Red Hat recommends RHSS 3 for the following workloads:

  • Cold Storage for Splunk Analytics Workloads
  • Hadoop Compatible File System for running Hadoop Analytics
  • ownCloud File Sync n' Share
  • Digital multi-media (video, audio, pictures) serving (e.g., content delivery networks, online radio)
  • Disaster Recovery using Geo-replication
  • Live virtual machine image store for Red Hat Enterprise Virtualization 
  • Large File and Object Store (using either NFS, SMB or FUSE client)
  • Active archiving and near-line storage
  • Backup target for Commvault Simpana  
  • Enterprise NAS dropbox & object Store/Cloud Storage for service providers

The company also comes right out and admits that RHSS is not for every file system job. How refreshing! The workloads to avoid are those that are:

  • Highly transactional like a database
  • IOPS (Input/Output Operations Per Second) intensive
  • Write-mostly and involve a lot of contention
  • Involve a lot of directory based operations and small files

The net result of all this, according to a statement by 451 Research's storage research VP Simon Robinson, is that since enterprises now want their IT stack to look and act like a cloud, "the storage infrastructure must support this change. Within many enterprise IT departments, this is prompting a fundamental rethink of storage strategy. Red Hat's software-defined storage portfolio offers an open-source alternative to proprietary technology stacks to address mounting challenges around the growth of enterprise data."

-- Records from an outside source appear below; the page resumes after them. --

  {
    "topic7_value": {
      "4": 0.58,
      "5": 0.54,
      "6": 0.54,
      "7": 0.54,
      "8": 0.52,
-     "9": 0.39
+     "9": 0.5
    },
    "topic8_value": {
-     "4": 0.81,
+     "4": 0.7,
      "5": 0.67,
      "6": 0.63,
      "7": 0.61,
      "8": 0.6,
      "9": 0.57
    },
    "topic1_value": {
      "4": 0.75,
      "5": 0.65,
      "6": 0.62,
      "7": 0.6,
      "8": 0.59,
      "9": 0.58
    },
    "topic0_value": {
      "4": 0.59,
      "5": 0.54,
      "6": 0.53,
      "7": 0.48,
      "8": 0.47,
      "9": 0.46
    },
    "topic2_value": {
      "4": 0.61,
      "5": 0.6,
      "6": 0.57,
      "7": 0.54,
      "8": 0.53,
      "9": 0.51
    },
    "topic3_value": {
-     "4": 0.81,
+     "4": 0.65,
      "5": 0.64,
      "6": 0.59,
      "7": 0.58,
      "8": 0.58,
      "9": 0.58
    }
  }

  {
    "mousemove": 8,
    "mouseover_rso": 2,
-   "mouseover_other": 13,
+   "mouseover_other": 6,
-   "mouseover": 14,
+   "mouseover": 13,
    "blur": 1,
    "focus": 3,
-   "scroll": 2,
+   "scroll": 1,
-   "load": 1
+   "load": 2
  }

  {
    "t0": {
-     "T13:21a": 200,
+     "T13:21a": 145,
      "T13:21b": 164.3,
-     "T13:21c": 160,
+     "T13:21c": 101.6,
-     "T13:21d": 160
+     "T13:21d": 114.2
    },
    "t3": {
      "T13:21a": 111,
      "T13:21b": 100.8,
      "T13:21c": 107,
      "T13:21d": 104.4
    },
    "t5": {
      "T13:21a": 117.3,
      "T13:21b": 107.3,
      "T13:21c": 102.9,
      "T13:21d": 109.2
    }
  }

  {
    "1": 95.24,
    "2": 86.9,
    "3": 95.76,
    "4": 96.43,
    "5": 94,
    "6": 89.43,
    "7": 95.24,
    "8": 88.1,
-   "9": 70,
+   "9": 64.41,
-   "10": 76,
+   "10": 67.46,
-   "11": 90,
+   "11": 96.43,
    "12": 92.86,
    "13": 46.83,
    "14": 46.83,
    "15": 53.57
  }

This is more than just a product release. Red Hat also announced that it's partnered with Splunk, Hortonworks, and ownCloud to create RHSS 3-based enterprise programs for log and cyber-security analytics, Apache Hadoop, and enterprise file sharing and collaboration programs, respectively.

OwnCloud, an open source cloud company, which is using RHSS3 to integrate with its own private Infrastructure-as-a-Service (IaaS) cloud, is a living example of Robinson's point. Together, ownCloud and Red Hat enables you to leverage your existing straphe infrastructure, with such local server standards as LDAP/AD, SAML, Database, NFS, CIFS, while being able to scale out to RHSS storage.

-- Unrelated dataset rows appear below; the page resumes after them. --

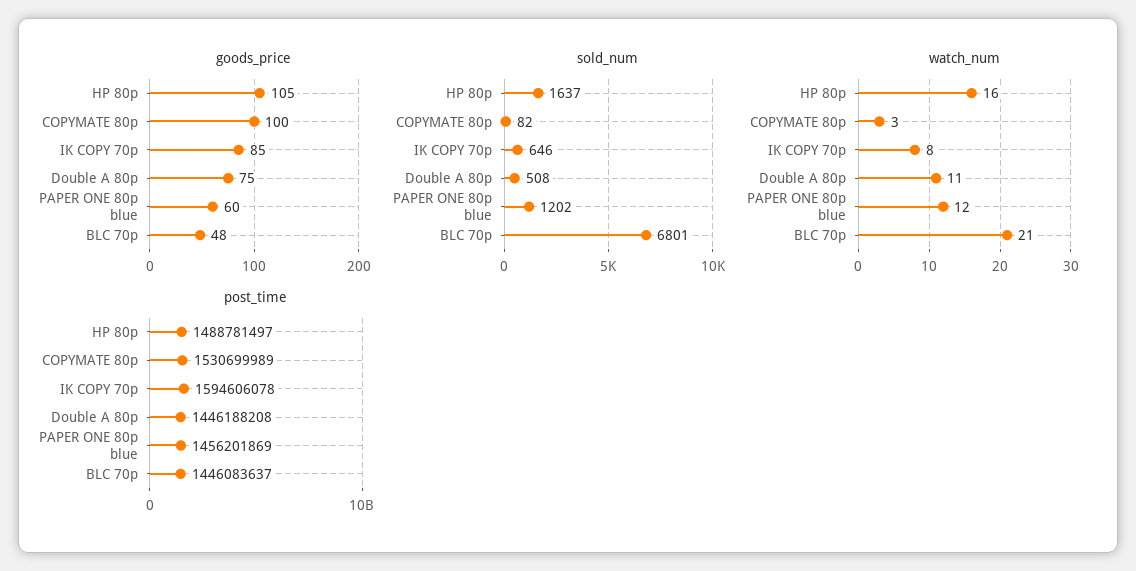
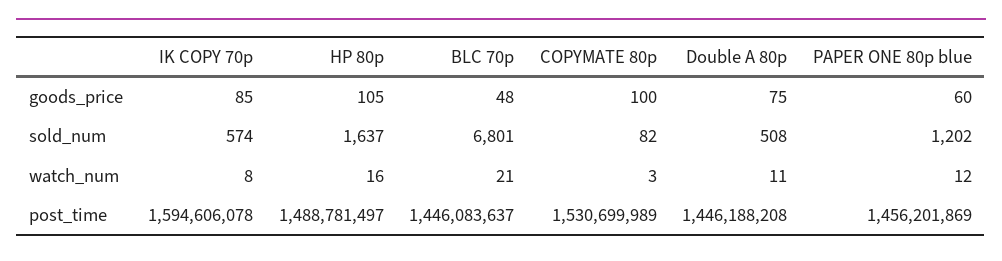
  {
    "goods_price": {
      "HP 80p": 105,
      "COPYMATE 80p": 100,
      "IK COPY 70p": 85,
      "Double A 80p": 75,
      "PAPER ONE 80p blue": 60,
      "BLC 70p": 48
    },
    "sold_num": {
      "HP 80p": 1637,
      "COPYMATE 80p": 82,
-     "IK COPY 70p": 646,
+     "IK COPY 70p": 574,
      "Double A 80p": 508,
      "PAPER ONE 80p blue": 1202,
      "BLC 70p": 6801
    },
    "watch_num": {
      "HP 80p": 16,
      "COPYMATE 80p": 3,
      "IK COPY 70p": 8,
      "Double A 80p": 11,
      "PAPER ONE 80p blue": 12,
      "BLC 70p": 21
    },
    "post_time": {
      "HP 80p": 1488781497,
      "COPYMATE 80p": 1530699989,
      "IK COPY 70p": 1594606078,
      "Double A 80p": 1446188208,
      "PAPER ONE 80p blue": 1456201869,
      "BLC 70p": 1446083637
    }
  }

In a study run on HP ProLiant SL4540 servers, the two companies found that their paired storage options with 40,000 concurrent users saw excellent cost of ownership (TCO) improvement by converging the application server and storage server tiers onto the same servers, compared to traditional solutions with separate storage server appliances.

Want to see it for yourself? The companies have published a reference architecture so you can try deploying ownCloud Enterprise Edition and Red Hat Storage Server 3 for yourself.

So, if you're interested in serious storage management, I recommend giving RHSS 3 a long, hard look. It will be worth your time and attention.